And so it's super duper nice when you need to pull a key out to the top level, and then you can throw an index on that key in particular.
So if your JSON blob for whatever reason has, I don't know, you would in it or maybe an email key.
Aaron
00:22:32 – 00:23:02
And for whatever reason, it makes sense for that JSON blob to be that way, but you're like, man, I really need I really need that one key to be pulled to the top.
But if they ever get out of sync, I'm in big trouble because then I have an email key in the JSON blob and a different email key in this column.
That's what generated columns do.
So what you do is you basically create a new column and you tell MySQL here is the formula more or less.
Here's the formula I want you to use to keep this column updated.
Aaron
00:23:02 – 00:23:21
Then you get to tell MySQL either, and this is what you were talking about, either it's going to be a virtual column or it's going to be a stored column.
And virtual columns are calculated when they're pulled out.
And so it's just like it's just kinda like a view thing.
It's just like a macro.
It's like, okay.
Aaron
00:23:21 – 00:23:43
When you're pulling the row out, calculate this again.
Stored columns are actually, calculated when it's, inserted or updated, and they are written to the disk as a real column.
And they each have their trade offs, but it allows you then to just slap an index on it.
And the neat thing is you can actually index a virtual one.
Well, you don't even have to write it to the disc.
Aaron
00:23:43 – 00:24:06
You can index a virtual one because what MySQL is gonna do is it's gonna write that the result of that formula to that secondary structure.
And so when you then go to query and you're like, alright.
Let me find rows where this JSON blob has this key, this key, this key equal to Aaron.
My SQL looks at it and says, hang on.
I've seen, like, I've seen that formula before.
Aaron
00:24:06 – 00:24:21
In fact, I have an index that's based on that formula itself.
Even though it doesn't have a pretty name, I have an index based on that formula.
I'm just gonna go use the index.
And so MySQL is smart enough to look at that and go, I know what you're asking for.

* **Rendered chart images**:
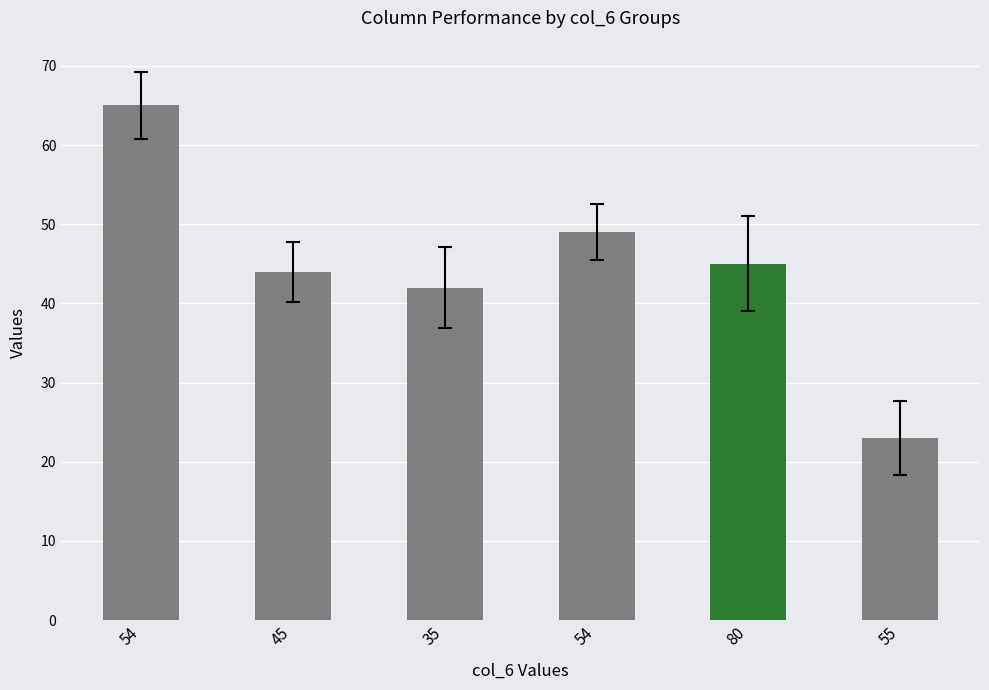

Count the number of categories in the chart.

6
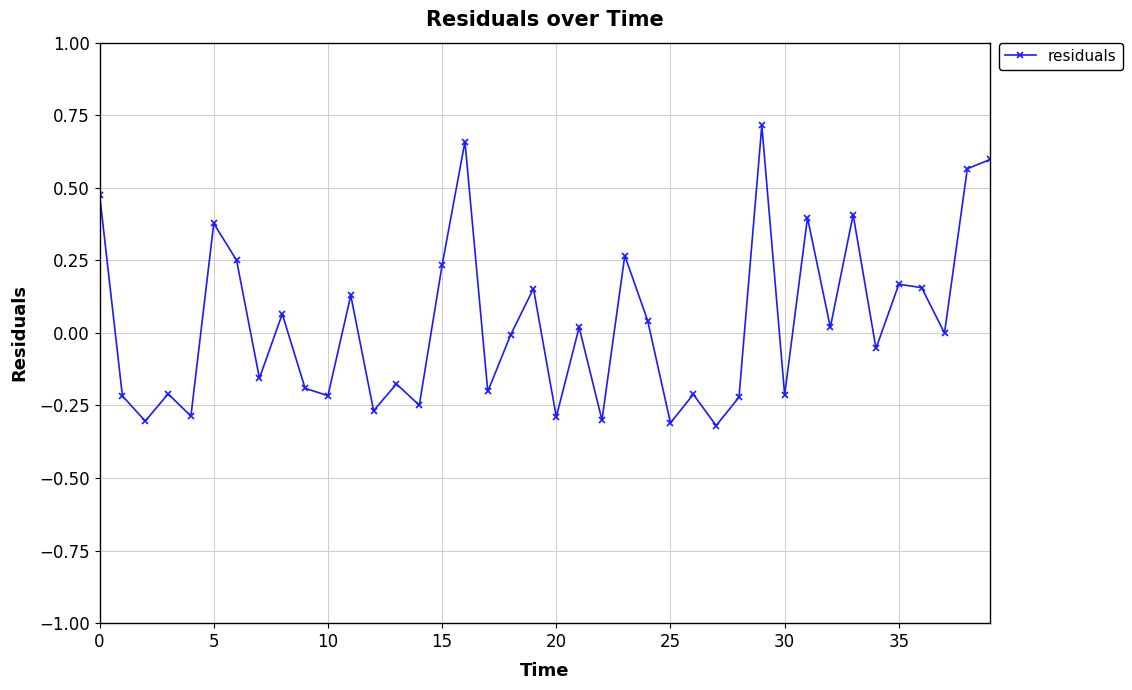

How many points are higher than both their immediate neighbors (excluding endpoints)?

14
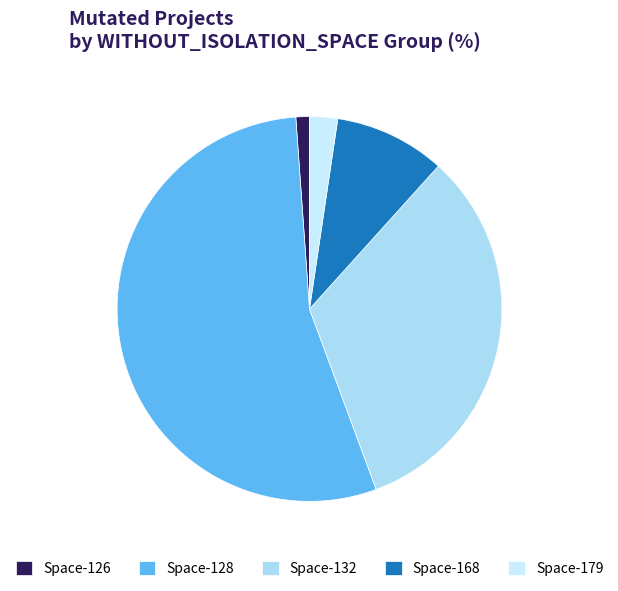

Which category has the biggest portion of the pie?

Space-128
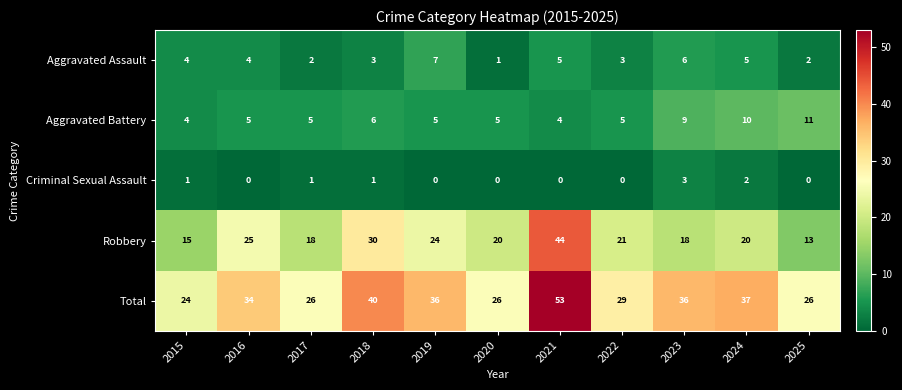

What is the average value of the Total series?

33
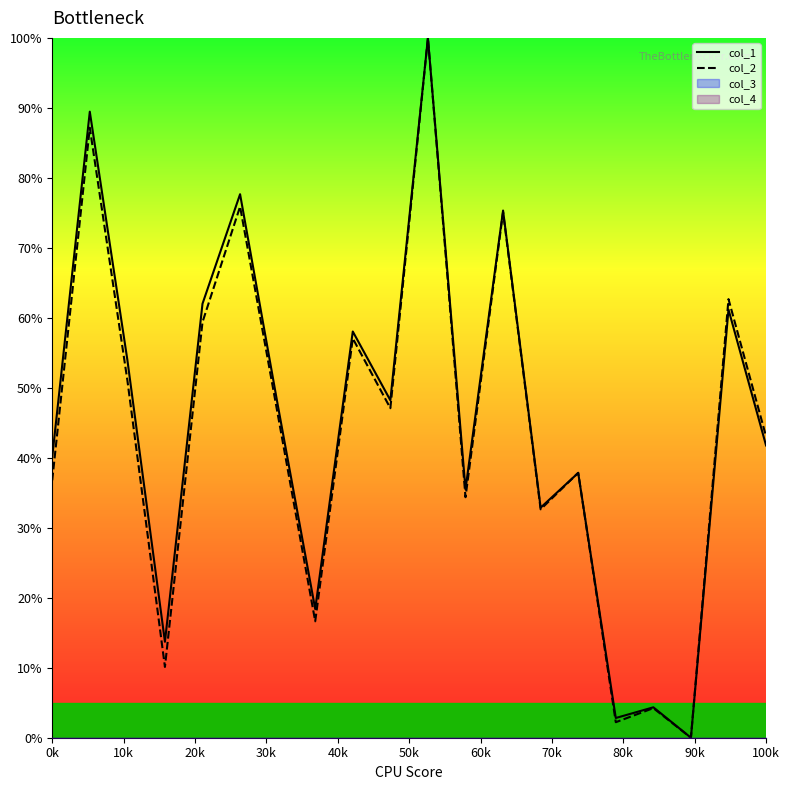

How many times do col_1 and col_2 cross each other?

2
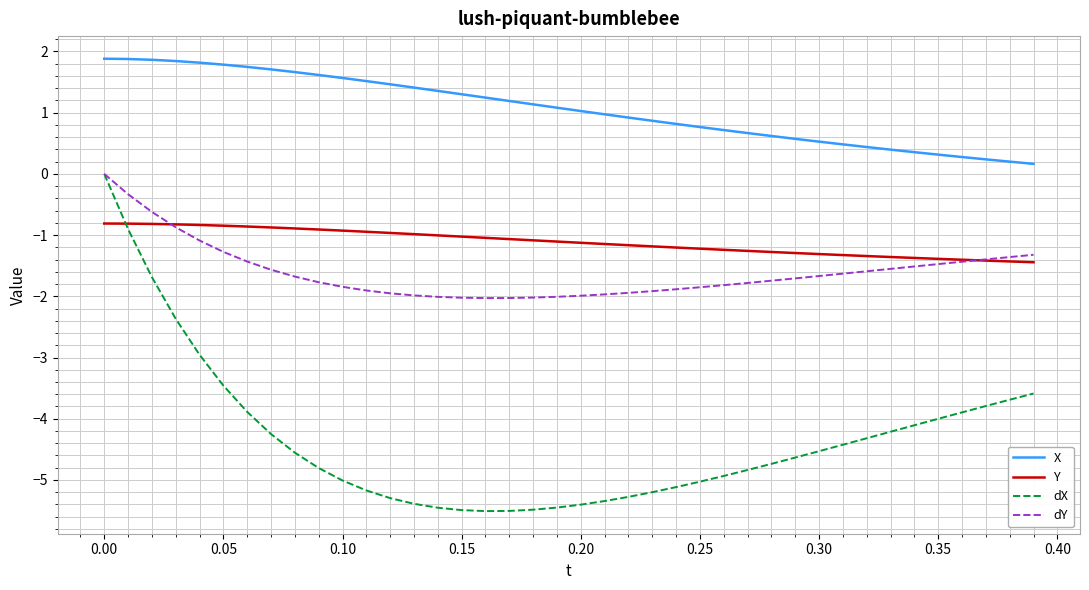

Which series has the largest range (max minus min)?

dX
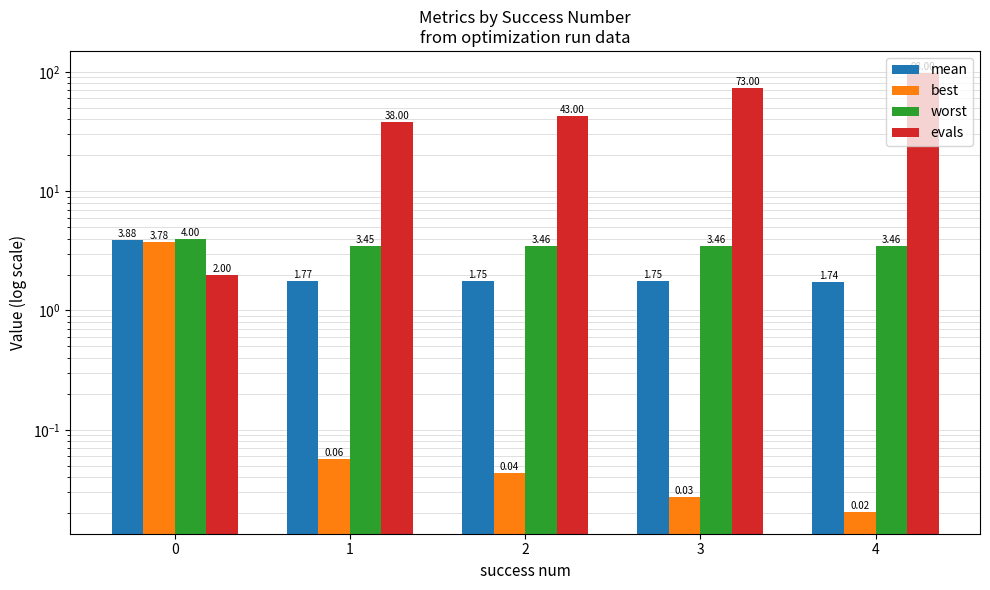

How many data points in evals are above 43?

2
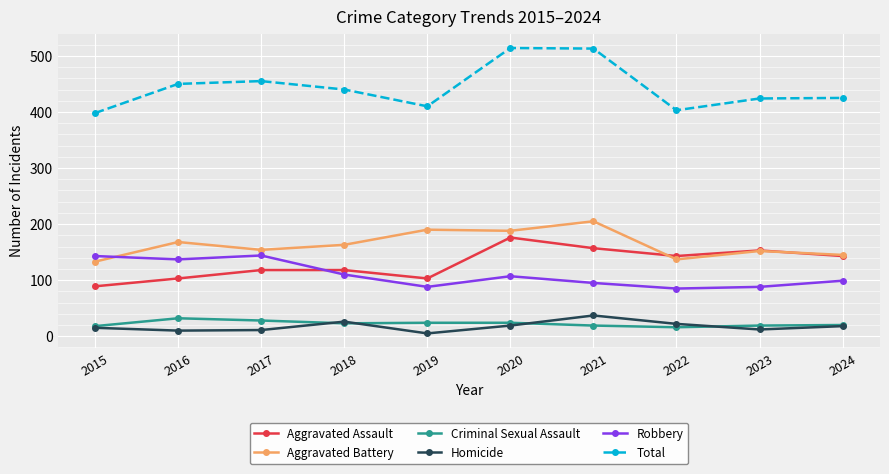

What is the greatest value displayed?

514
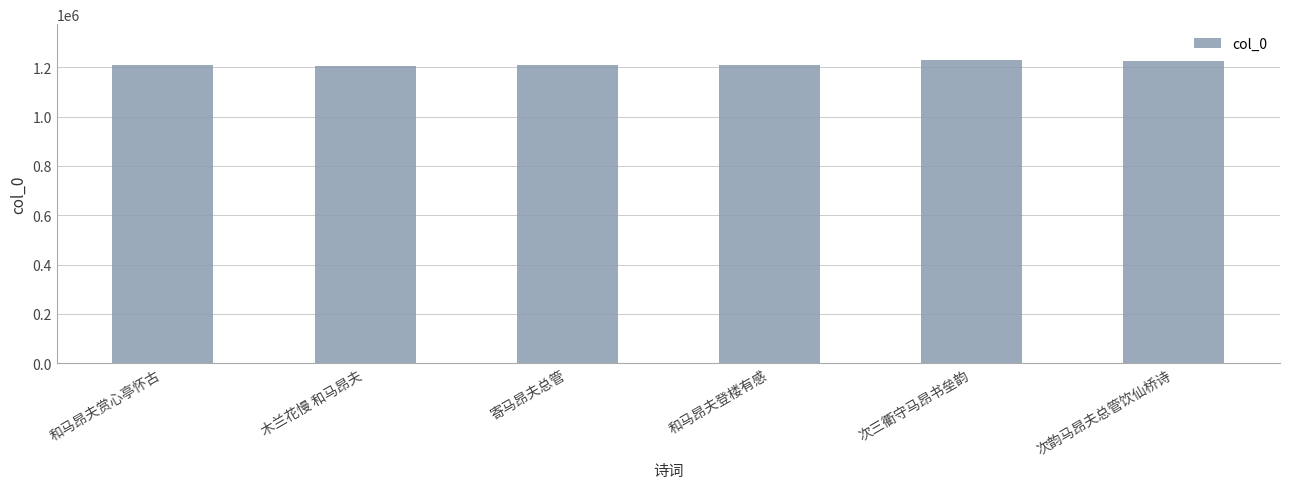

True or false: the data shows 742651 at 次韵马昂夫总管饮仙桥诗.

False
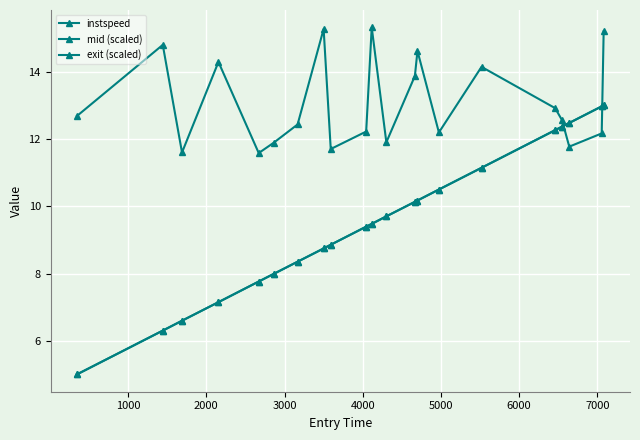

How many lines are shown in the chart?

3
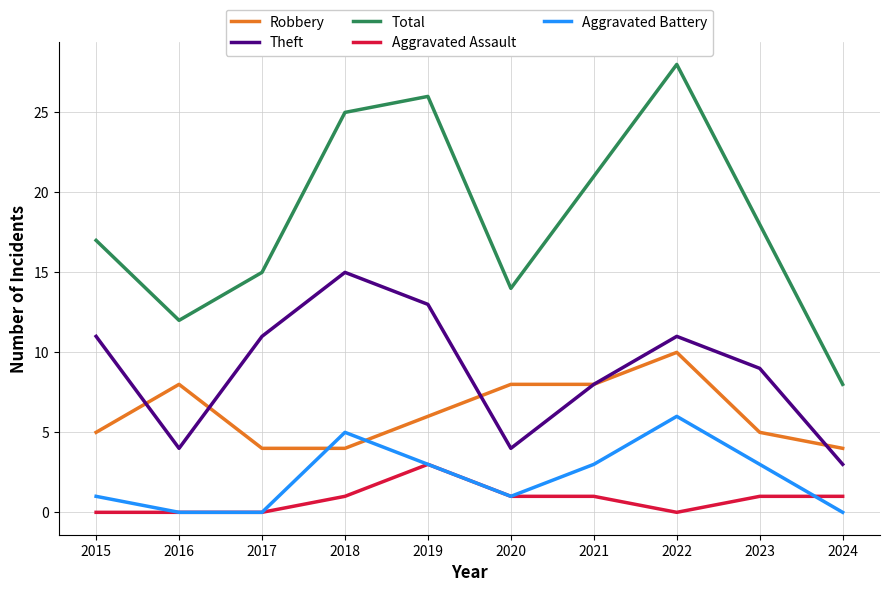

Count the number of categories in the chart.

10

* **Required work**:
1: In the transcript on MySQL generated columns, when are stored columns calculated?
2: Continue the transcript on MySQL generated columns from its final line.

* **Results for the exercise**:
1: Stored columns are calculated when the row is inserted or updated.

2:
I'm gonna use this index.
Aaron
00:24:21 – 00:24:46
And so I think generated columns are fantastic.
They're useful in more situations than just JSON.
Like, if you need to search by, let's say, a user's domain, you can have a generated column where you where you split it at the, the at sign, the email at the at sign and put the domain in its own column.
And that makes it a lot easier to search for domain because leading wildcard searches and text are hard to index.
And so you can just kind of break it up and index the whole domain.
Aaron
00:24:46 – 00:24:56
So I know that's a little bit of a fanboy about generated columns, but I think they're awesome, and I think they're super useful.
So, yeah, you should look forward to that indexing part in the in the second section there.
Collin
00:24:57 – 00:25:20
That's really interesting, and you were talking about trade offs before.
I have to imagine there are some pretty big trade offs to doing what you just said.
Right?
So, like, you probably get a a big bump in, you know, querying, but that must affect, you know, like you were saying, maintaining those multiple data structures.
Is there a big hit to, like, write performance when you use those sorts of things?
Aaron
00:25:20 – 00:25:49
You know, that is a good question, and it depends, and I don't really have any solid numbers on that.
I will say, for example, let's go back to the JSON the JSON example.
JSON columns are stored in such a way that when they reach a certain size, and usually you're shoving a lot of JSON in there.
Right?
When when they reach a certain size, the, value is stored often kind of a second location and a pointer is left in in the actual row.
Aaron
00:25:49 – 00:26:15
And so let's say then that you wanna pull you need to query on a key.
If you're querying on a key, not only does it have to inspect all of that JSON, it has to go out to that secondary location to look at that JSON even in the first place.
So in that case, using a generated column that is stored and you're like, wait.
Now I'm duplicating the data.
But if you use a generated column that is stored, you might not ever need to go grab that full heavy JSON blob.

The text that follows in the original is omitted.